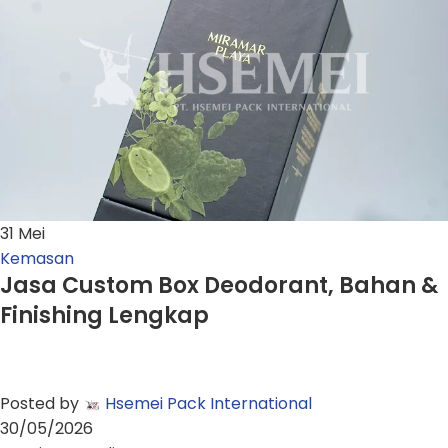
31
Mei
Kemasan
Jasa Custom Box Deodorant, Bahan &
Finishing Lengkap
Posted by
Hsemei Pack International
30/05/2026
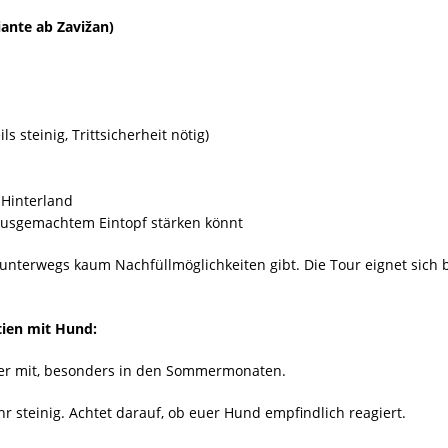
nte ab Zavižan)
ls steinig, Trittsicherheit nötig)
 Hinterland
hausgemachtem Eintopf stärken könnt
terwegs kaum Nachfüllmöglichkeiten gibt. Die Tour eignet sich 
tien mit Hund:
r mit, besonders in den Sommermonaten.
 steinig. Achtet darauf, ob euer Hund empfindlich reagiert.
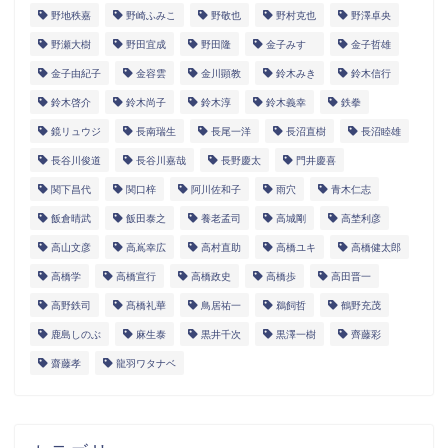
野地秩嘉
野崎ふみこ
野敬也
野村克也
野澤卓央
野瀬大樹
野田宜成
野田隆
金子みすゞ
金子哲雄
金子由紀子
金容雲
金川顕教
鈴木みき
鈴木信行
鈴木啓介
鈴木尚子
鈴木淳
鈴木義幸
鉄拳
鏡リュウジ
長南瑞生
長尾一洋
長沼直樹
長沼睦雄
長谷川俊道
長谷川嘉哉
長野慶太
門井慶喜
関下昌代
関口梓
阿川佐和子
雨穴
青木仁志
飯倉晴武
飯田泰之
養老孟司
高城剛
高埜利彦
高山文彦
高嶌幸広
高村直助
高橋ユキ
高橋健太郎
高橋学
高橋宣行
高橋政史
高橋歩
高田晋一
高野鉄司
髙橋礼華
鳥居祐一
鵜飼哲
鶴野充茂
鹿島しのぶ
麻生泰
黒井千次
黒澤一樹
齊藤彩
齋藤孝
龍羽ワタナベ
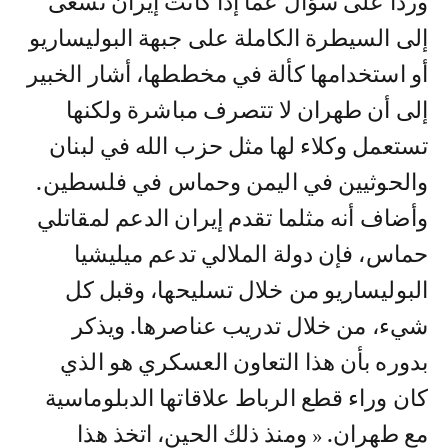
وردا على سؤال عما إذا كانت إيران تسعى
إلى السيطرة الكاملة على جبهة البوليساريو
أو استخدامها كألة في مخططها، أشار الخبير
إلى أن طهران لا تتصرف مباشرة ولكنها
تستعمل وكلاء لها مثل حزب الله في لبنان
والحوثيين في اليمن وحماس في فلسطين.
وأضاف أنه مثلما تقدم إيران الدعم لمقاتلي
حماس، فإن دولة الملالي تدعم ميليشيا
البوليساريو من خلال تسليحها، وقبل كل
شيء، من خلال تدريب عناصرها. ويذكر
بدوره بأن هذا التعاون العسكري هو الذي
كان وراء قطع الرباط علاقاتها الدبلوماسية
مع طهران. « ومنذ ذلك الحين، اتخذ هذا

- _EXERCISE BRIEF_
In the listing above, find each line with the word "خلال" and copy it out.

- _SOLUTION TO THE EXERCISE_
البوليساريو من خلال تسليحها، وقبل كل
شيء، من خلال تدريب عناصرها. ويذكر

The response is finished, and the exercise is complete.